** Opening Data block **

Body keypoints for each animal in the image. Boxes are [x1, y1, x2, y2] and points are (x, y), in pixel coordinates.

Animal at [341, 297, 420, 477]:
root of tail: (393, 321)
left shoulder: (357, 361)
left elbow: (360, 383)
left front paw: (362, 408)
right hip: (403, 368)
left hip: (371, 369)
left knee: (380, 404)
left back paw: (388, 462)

** Closing Data block **
** Opening Data block **

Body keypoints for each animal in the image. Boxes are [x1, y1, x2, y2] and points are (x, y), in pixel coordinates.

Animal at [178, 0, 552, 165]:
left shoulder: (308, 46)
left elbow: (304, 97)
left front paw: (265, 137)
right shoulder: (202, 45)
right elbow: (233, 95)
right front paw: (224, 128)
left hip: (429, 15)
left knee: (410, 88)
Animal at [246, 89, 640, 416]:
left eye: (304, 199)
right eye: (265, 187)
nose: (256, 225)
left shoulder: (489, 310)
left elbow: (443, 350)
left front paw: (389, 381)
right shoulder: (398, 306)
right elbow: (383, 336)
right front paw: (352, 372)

** Closing Data block **
** Opening Data block **

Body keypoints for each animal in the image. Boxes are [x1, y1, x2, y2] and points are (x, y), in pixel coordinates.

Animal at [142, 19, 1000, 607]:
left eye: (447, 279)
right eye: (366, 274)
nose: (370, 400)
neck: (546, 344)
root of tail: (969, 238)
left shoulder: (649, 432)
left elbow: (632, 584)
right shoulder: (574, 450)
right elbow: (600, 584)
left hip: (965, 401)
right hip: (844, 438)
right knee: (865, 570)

** Closing Data block **

Beginning with the line containing "left eye: (447, 279)" and ending with the line containing "right knee: (865, 570)", extract those lines exactly from the listing above, and only those.

**Response area:**
left eye: (447, 279)
right eye: (366, 274)
nose: (370, 400)
neck: (546, 344)
root of tail: (969, 238)
left shoulder: (649, 432)
left elbow: (632, 584)
right shoulder: (574, 450)
right elbow: (600, 584)
left hip: (965, 401)
right hip: (844, 438)
right knee: (865, 570)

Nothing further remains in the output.